RIO DE JANEIRO (AP) ― A Brazilian consumer defense agency said it’s found past-expiration food in the hotels where national soccer teams from Italy and England will stay during the World Cup.
The Rio de Janeiro state agency said on its website late Monday that the inspections were part of an effort to enforce food safety codes ahead of next month’s tournament.
At the Hotel Portobello where Italy will stay, inspectors discovered 25 kilograms of pasta, shrimp, salmon and margarine kept past its expiration date.
Inspectors there tossed another 24 kilograms of food because there was no visible safe date on its label.

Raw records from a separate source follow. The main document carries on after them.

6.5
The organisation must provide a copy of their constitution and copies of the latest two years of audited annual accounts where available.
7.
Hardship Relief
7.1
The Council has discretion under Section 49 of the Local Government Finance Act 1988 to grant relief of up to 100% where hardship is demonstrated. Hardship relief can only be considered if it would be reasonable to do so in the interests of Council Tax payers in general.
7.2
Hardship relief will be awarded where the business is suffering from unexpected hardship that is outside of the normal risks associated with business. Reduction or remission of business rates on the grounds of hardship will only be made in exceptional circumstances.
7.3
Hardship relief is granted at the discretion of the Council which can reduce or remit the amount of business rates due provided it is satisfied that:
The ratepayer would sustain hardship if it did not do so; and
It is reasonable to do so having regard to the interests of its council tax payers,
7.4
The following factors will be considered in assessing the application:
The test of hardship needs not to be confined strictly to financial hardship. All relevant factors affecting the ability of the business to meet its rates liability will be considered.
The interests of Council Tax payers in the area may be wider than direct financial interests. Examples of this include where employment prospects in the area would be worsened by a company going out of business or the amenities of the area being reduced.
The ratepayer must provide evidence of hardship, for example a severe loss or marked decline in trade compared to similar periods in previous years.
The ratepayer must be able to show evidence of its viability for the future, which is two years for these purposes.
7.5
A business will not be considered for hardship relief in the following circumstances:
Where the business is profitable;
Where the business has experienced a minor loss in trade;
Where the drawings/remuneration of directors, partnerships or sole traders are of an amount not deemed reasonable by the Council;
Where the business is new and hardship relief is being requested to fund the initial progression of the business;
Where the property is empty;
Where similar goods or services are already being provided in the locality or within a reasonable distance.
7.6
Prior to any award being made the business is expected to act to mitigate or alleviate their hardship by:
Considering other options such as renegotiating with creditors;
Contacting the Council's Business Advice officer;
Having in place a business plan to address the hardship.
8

Team England will stay at the Royal Tulip Hotel. A search there turned up 2 kilograms of butter, Parma ham and salmon too old for consumption.
The agency also said both hotels didn’t provide condoms for sale at cost, nor information about sexually transmitted diseases, as required by law.
Brazil prosecutors try to halt government World Cup ads
SAO PAULO (AP) ― Federal prosecutors in Brazil have asked a court to suspend the airing of government advertisements touting the benefits that the World Cup will bring to the country, saying the ads are “absurdly divorced from reality.”
The federal attorney general’s office in Goias state presented a civil demand late Monday to a judge calling for the commercials to be pulled immediately. The ads compare the government’s spending on stadiums for the tournament to investment in public transportation or education.
Prosecutor Ailton Benedito said that “besides not coinciding with the reality, the content of the publicity campaign reaches the collective unconsciousness with the subliminal message that the federal government has fulfilled its promises.”
Government officials did not immediately respond on Tuesday to telephone calls and email messages from the Associated Press seeking comment.